Start of Text section
9 Ways to Keep Your Wool Sweaters Looking Like New

wool sweaters
9 easy, affordable garment care tips for your winter woolies

Summer is officially here in the Southern Hemisphere and so the time has come to store your winter woolies until next winter. But for our Northern neighbours, the colder months have only just begun. Here are 9 inexpensive ways to keep your wool sweaters looking like new, whether you are storing them over summer or pulling them out of your wardrobe to wrap up warm this holiday season, with these tips you’ll be wearing your winter woolies for many seasons to come.

1. Easy Care

The protective waxy coating on wool fibres makes wool products resistant to staining and they also pick up less dust as wool is naturally anti-static. Recent innovations mean wool items are no longer hand-wash only. Many wool products can now be machine-washed and tumble dried. Felted wool should be washed gently by hand or in a good quality washing machine using the wool cycle and not tumble dried.
End of Text section
Task item A
In the wool sweater care text, what property of wool makes it pick up less dust?
Task item B
Please rewrite the wool sweater care text starting at "The protective waxy" and ending at "not tumble dried.", swapping "wool cycle" for "delicate cycle".
Start of Available data
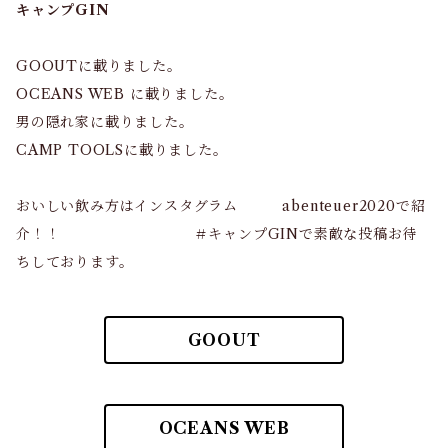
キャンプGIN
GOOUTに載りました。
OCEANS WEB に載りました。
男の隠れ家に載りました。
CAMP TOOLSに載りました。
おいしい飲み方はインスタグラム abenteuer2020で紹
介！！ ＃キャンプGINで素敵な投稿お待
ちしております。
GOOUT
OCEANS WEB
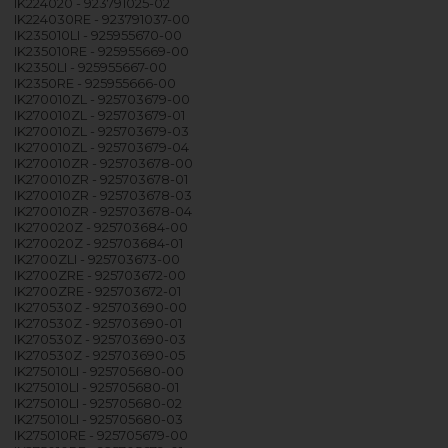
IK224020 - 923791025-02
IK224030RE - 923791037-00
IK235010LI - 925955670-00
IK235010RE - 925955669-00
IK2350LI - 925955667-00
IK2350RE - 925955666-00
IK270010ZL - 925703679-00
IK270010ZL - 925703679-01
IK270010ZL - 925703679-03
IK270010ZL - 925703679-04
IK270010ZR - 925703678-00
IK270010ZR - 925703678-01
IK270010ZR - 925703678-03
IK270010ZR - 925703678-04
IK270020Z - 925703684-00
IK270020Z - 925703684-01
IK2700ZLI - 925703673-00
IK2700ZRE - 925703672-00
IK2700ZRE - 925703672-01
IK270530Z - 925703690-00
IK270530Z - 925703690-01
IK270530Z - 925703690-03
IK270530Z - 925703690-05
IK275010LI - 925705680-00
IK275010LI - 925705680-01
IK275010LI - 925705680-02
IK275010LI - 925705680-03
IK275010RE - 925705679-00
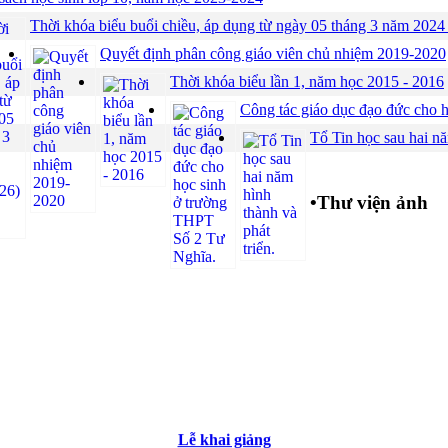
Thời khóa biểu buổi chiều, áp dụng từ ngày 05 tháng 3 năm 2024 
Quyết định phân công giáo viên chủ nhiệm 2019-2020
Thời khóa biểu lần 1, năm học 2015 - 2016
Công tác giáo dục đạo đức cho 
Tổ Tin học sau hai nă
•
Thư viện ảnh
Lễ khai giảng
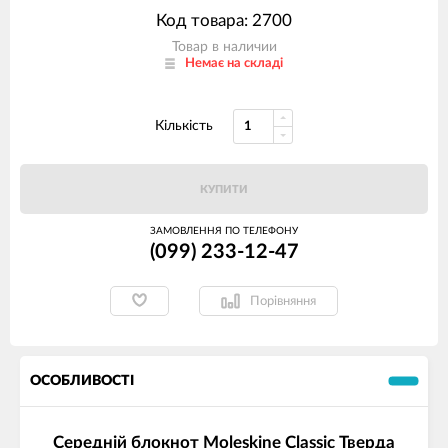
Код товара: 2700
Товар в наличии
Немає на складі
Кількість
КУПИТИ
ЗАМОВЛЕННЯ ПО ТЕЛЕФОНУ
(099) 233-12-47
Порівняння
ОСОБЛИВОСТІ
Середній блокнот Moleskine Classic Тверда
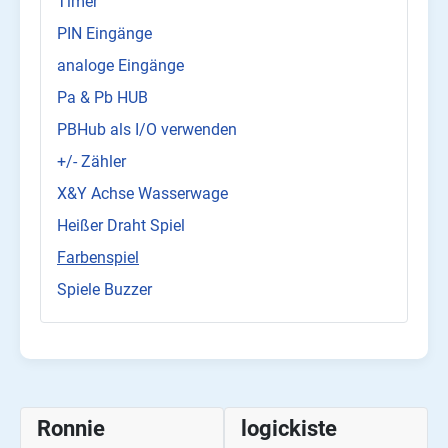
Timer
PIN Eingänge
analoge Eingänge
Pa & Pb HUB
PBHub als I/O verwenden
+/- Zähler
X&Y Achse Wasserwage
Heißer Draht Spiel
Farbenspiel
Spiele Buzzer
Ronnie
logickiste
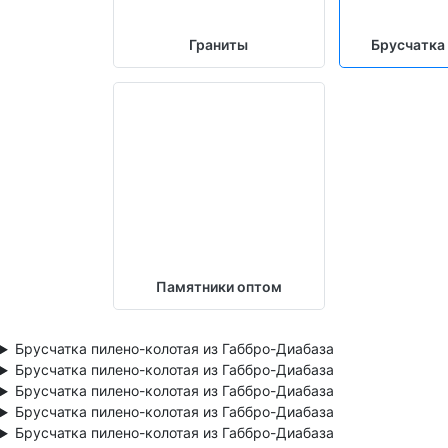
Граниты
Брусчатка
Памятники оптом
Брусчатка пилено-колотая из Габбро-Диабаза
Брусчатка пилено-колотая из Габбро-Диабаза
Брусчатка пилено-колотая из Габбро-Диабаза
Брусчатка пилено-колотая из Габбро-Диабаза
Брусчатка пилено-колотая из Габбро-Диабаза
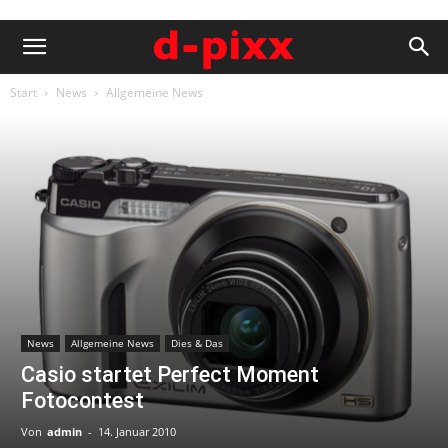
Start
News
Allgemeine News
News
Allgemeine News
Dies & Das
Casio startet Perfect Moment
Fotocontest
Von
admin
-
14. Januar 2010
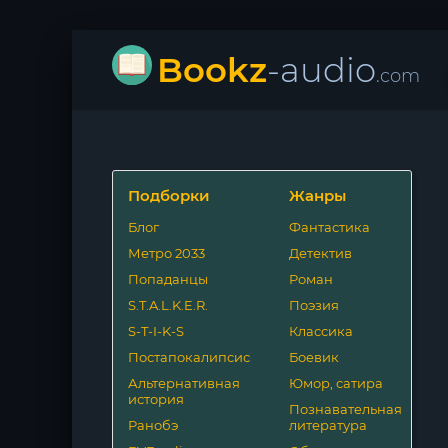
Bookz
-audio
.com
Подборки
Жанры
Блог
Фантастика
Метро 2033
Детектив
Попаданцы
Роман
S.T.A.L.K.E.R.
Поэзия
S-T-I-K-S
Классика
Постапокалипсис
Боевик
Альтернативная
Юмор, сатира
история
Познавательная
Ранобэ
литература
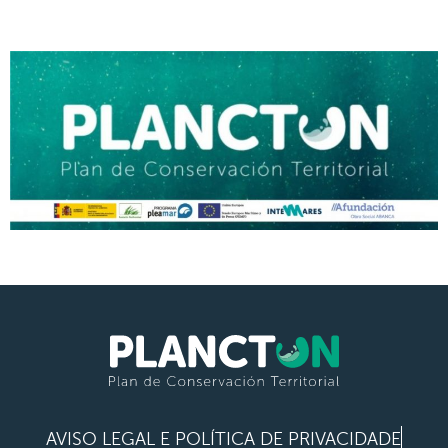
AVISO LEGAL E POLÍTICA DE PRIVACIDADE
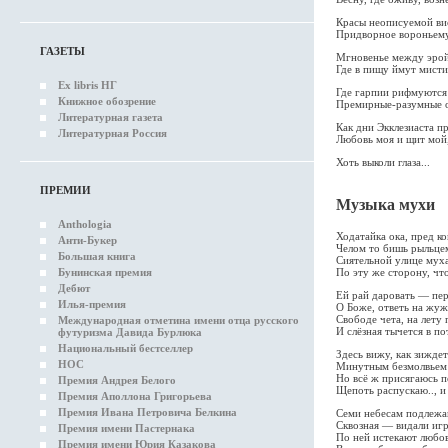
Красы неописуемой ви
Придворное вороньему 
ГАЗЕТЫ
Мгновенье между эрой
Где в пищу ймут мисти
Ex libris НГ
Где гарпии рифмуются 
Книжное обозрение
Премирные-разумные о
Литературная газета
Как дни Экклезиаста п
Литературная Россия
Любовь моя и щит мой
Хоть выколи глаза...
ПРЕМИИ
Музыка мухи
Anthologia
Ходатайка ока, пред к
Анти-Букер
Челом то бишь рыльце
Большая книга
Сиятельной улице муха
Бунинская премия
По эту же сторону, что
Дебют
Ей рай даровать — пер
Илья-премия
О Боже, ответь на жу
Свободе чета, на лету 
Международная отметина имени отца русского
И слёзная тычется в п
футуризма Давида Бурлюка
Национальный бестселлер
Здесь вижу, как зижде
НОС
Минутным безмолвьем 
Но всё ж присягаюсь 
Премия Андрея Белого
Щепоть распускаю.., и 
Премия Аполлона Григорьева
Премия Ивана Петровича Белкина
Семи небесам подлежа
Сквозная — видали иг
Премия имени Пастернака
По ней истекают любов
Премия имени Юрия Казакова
End of Available data
Worked solution A
Wool is naturally anti-static.

Worked solution B
The protective waxy coating on wool fibres makes wool products resistant to staining and they also pick up less dust as wool is naturally anti-static. Recent innovations mean wool items are no longer hand-wash only. Many wool products can now be machine-washed and tumble dried. Felted wool should be washed gently by hand or in a good quality washing machine using the delicate cycle and not tumble dried.